So I took the past two days off from official work — I’m on vacation, right? — in order to make some real headway on my next novel. I’m now about 5% into it (as seen in the progress meter at left), and I have to say it’s been an interesting experience so far.
I’ve never written a “sequel” before, and I’m finding that it raises thorny problems. None bigger, of course, than the question of how much I can take for granted. That is, can I count on the fact that readers will read Book 1 before hitting Book 2? And even if they have read Book 1, how much can I count on them remembering?
I knew that this problem existed in a theoretical way, but until I sat down to start up this book I didn’t know it in a practical way.

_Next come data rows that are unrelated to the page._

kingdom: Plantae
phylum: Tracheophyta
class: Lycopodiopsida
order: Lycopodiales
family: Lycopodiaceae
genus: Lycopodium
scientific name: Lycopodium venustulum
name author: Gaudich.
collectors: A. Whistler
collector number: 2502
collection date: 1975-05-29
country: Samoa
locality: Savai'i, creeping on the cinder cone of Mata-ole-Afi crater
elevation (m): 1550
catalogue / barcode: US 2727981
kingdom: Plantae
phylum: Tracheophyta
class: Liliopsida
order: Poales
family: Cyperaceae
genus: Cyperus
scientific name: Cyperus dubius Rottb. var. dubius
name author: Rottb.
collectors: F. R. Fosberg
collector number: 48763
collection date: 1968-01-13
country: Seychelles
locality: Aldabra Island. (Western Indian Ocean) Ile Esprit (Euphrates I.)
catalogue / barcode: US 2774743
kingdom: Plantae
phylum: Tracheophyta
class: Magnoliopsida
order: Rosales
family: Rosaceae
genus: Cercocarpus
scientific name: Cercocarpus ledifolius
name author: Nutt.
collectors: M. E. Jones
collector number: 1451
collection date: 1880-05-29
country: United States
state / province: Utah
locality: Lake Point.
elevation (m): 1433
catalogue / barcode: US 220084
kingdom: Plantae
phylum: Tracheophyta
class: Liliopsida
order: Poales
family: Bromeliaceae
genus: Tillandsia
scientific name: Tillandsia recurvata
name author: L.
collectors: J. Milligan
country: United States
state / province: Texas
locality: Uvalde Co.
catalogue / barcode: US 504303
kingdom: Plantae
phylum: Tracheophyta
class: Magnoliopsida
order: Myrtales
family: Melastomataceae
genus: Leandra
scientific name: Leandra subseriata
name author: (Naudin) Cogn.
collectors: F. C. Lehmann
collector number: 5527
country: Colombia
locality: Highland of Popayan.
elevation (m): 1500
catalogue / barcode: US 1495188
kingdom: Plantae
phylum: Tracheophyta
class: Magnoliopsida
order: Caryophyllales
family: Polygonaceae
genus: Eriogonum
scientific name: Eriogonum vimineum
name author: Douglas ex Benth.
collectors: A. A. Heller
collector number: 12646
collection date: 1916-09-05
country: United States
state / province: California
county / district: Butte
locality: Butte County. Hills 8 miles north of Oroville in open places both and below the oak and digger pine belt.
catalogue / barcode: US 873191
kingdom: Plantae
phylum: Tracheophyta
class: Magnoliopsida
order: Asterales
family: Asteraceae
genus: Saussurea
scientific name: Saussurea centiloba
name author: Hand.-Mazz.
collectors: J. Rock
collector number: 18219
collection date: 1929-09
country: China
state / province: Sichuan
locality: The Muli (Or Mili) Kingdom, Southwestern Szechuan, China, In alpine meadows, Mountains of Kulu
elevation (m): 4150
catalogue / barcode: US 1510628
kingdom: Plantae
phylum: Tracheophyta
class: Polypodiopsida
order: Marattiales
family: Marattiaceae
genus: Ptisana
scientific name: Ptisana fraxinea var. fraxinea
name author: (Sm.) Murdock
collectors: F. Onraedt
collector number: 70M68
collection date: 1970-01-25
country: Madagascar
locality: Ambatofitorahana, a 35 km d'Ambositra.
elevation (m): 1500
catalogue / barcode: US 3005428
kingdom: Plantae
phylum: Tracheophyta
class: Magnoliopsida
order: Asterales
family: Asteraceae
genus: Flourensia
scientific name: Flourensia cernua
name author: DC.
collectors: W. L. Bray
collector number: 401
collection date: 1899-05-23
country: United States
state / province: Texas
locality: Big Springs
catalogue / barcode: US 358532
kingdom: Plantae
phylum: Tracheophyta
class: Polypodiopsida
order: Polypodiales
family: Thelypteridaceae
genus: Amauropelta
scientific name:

My prologue to Book 1 was 3,830 words long, which is fairly massive for a prologue — though in my defense it operates in a much different way than most traditional prologues. The longest chapter in Book 1 was one of the climactic ones, at 4,924 words, and the average length was probably around 3,100 words.
The prologue to Book 2, the first draft of which I just finished? 5,399 words.
Some of that is taken up with action and basic character development — though it’s a character that we grew to know pretty well in Book 1 — but I fear that far too much of it is giving recap of basic plot data from the first book. I’ve tried to parcel it out, tried to be subtle, but I found it much more of a problem than I thought it would be. I’m longing now to take Tolkien’s approach and just assume that the reader will slog straight through the whole series, giving no help at all to anyone joining the show part way along.
Am I over-thinking this? How much can I trust you readers? Any advice for the Tolkien approach versus the give-some-background approach?